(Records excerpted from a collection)
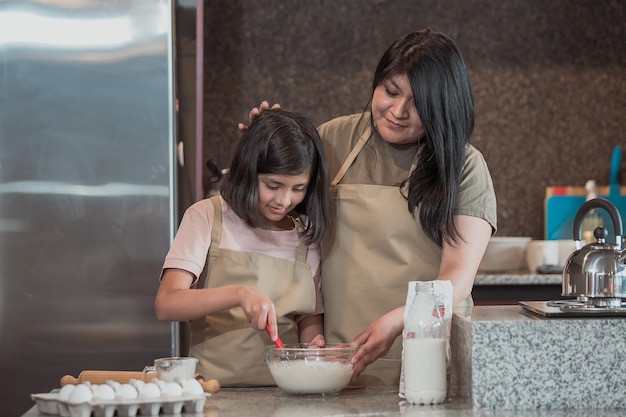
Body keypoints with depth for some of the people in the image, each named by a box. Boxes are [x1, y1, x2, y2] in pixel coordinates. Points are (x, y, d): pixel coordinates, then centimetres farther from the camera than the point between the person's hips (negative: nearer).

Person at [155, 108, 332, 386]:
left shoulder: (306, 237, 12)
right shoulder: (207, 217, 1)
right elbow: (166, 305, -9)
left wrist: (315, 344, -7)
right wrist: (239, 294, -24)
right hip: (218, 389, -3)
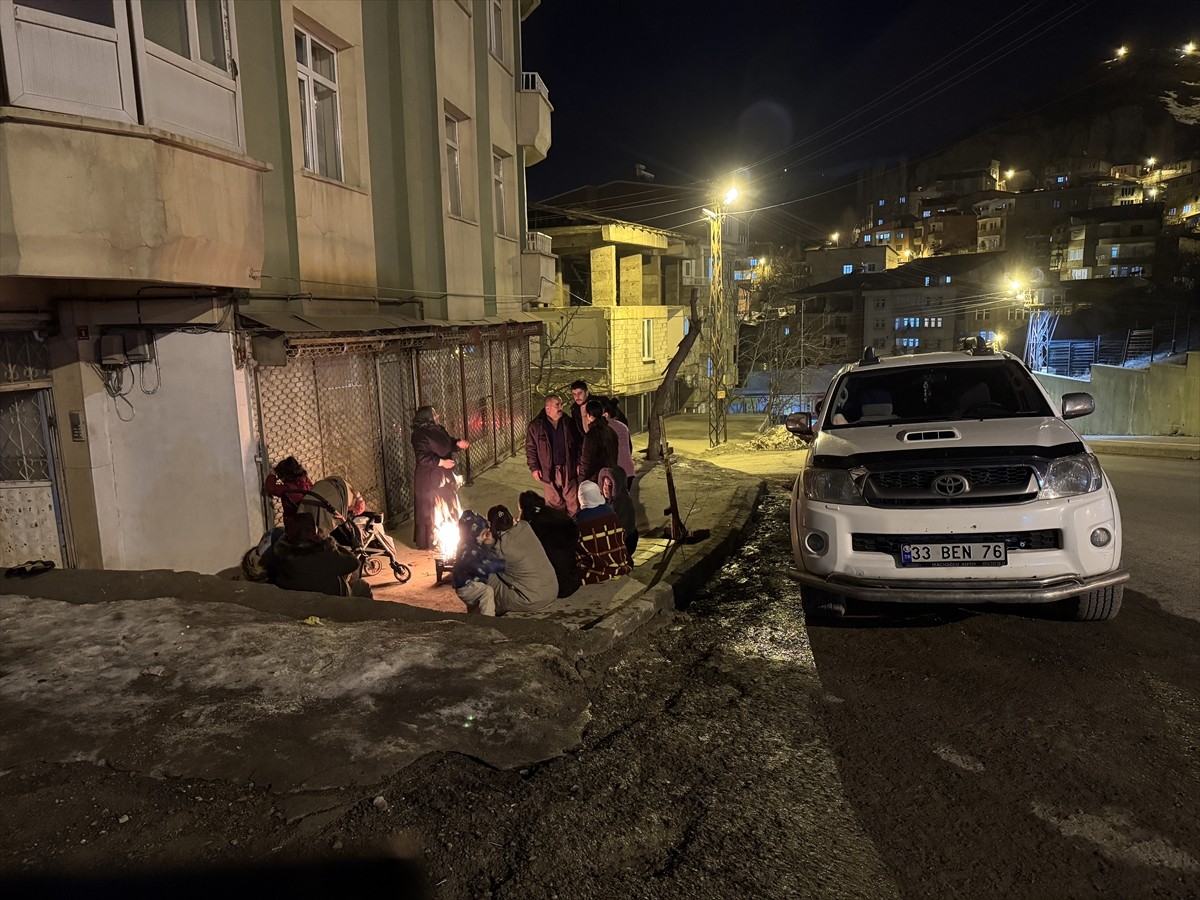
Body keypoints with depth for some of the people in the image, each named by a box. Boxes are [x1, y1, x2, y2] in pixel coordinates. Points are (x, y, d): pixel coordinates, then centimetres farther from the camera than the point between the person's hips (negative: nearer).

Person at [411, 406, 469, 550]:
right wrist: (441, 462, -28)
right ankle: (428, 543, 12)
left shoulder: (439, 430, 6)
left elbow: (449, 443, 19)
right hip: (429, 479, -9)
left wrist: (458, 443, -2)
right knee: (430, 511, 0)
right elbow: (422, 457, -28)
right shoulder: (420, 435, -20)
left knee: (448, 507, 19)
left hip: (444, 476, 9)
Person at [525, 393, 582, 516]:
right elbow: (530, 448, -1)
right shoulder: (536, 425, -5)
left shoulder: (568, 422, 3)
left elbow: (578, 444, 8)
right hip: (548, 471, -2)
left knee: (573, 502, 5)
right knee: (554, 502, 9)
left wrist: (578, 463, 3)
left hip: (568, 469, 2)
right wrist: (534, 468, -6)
...
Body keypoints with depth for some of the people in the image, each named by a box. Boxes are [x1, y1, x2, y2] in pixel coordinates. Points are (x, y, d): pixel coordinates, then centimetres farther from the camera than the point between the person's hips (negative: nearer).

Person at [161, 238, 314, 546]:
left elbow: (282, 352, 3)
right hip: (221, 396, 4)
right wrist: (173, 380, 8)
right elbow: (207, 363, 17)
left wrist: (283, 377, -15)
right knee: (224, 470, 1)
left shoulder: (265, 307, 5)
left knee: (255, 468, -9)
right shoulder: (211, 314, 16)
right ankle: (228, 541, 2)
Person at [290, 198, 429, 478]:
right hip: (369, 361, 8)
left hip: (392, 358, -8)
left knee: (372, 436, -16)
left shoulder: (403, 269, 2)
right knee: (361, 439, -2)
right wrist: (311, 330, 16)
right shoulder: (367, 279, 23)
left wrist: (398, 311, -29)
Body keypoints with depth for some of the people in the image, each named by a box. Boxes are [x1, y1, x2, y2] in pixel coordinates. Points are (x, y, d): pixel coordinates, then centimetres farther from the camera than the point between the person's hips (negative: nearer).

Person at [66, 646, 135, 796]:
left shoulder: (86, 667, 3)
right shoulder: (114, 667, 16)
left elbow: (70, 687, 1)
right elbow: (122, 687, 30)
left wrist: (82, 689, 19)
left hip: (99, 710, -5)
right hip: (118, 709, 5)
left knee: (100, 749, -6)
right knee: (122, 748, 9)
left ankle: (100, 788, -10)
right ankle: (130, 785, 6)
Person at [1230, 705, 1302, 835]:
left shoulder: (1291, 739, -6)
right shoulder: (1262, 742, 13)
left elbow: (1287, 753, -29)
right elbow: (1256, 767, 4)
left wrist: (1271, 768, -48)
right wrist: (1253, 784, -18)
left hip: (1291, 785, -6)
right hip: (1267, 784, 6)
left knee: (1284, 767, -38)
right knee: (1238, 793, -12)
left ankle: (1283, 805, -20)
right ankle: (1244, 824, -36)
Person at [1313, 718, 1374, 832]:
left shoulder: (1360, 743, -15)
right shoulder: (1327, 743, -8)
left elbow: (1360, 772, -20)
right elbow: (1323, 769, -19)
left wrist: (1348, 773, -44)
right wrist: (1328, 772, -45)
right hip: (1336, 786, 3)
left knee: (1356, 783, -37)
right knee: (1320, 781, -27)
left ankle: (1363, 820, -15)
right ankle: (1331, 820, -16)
--
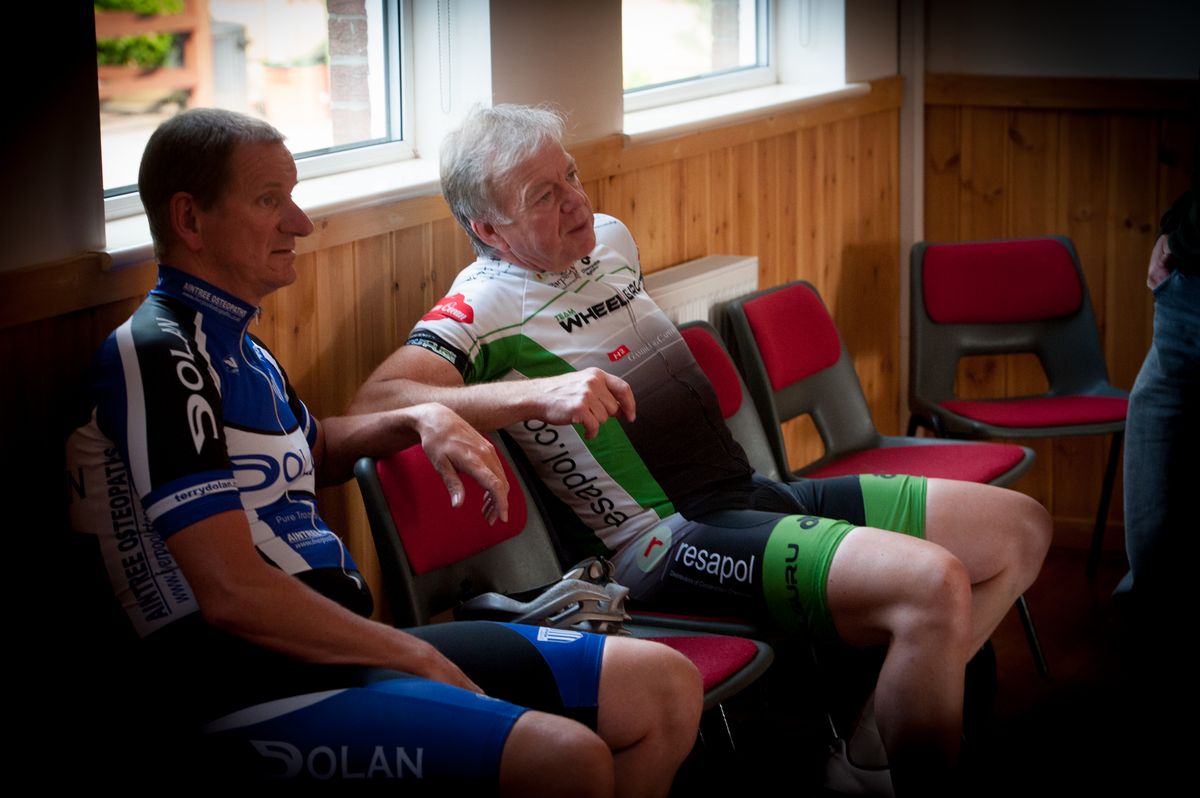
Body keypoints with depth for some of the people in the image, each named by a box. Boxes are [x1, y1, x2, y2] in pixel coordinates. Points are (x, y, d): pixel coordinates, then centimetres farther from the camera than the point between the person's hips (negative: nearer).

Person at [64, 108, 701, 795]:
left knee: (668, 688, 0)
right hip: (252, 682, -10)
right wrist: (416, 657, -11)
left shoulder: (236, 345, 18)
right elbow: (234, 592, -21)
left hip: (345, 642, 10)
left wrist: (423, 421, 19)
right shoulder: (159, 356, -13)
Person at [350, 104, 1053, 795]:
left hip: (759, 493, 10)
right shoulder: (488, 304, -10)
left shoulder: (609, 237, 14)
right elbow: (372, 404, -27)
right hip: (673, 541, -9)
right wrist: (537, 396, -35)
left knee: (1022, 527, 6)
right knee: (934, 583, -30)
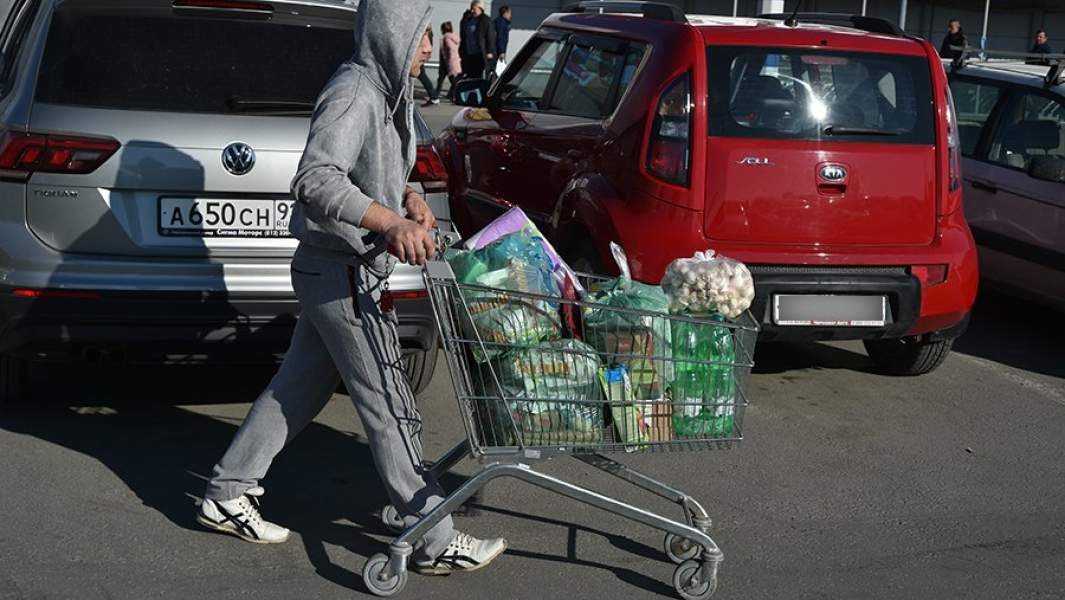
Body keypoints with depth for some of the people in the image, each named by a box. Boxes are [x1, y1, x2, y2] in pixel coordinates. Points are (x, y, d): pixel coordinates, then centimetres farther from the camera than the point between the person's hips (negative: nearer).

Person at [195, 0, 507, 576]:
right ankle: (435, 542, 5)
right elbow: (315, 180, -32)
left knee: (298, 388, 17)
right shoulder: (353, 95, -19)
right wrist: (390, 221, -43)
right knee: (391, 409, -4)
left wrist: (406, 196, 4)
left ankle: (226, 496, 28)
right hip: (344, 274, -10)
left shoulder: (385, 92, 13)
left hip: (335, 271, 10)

■ What this task involves
The required output is the stretch of entries above from the line containing "right knee: (361, 439, -2)" through the line containing "left hip: (99, 710, -5)", reproduced exactly.

■ Answer to this problem
right knee: (361, 439, -2)
right wrist: (311, 330, 16)
right shoulder: (367, 279, 23)
left wrist: (398, 311, -29)
Body keypoints with depth for some of the people in the image, each named by a box. Boxes are [x1, y1, x2, y2] in pixel coordinates. Points are (x, y, d): pixel coordinates, then centimetres farther from the camera than the point between the person's hips (negative: nearer).

Person at [66, 646, 135, 796]:
left shoulder: (86, 667, 3)
right shoulder: (114, 667, 16)
left elbow: (70, 687, 1)
right elbow: (122, 687, 30)
left wrist: (82, 689, 19)
left hip: (99, 710, -5)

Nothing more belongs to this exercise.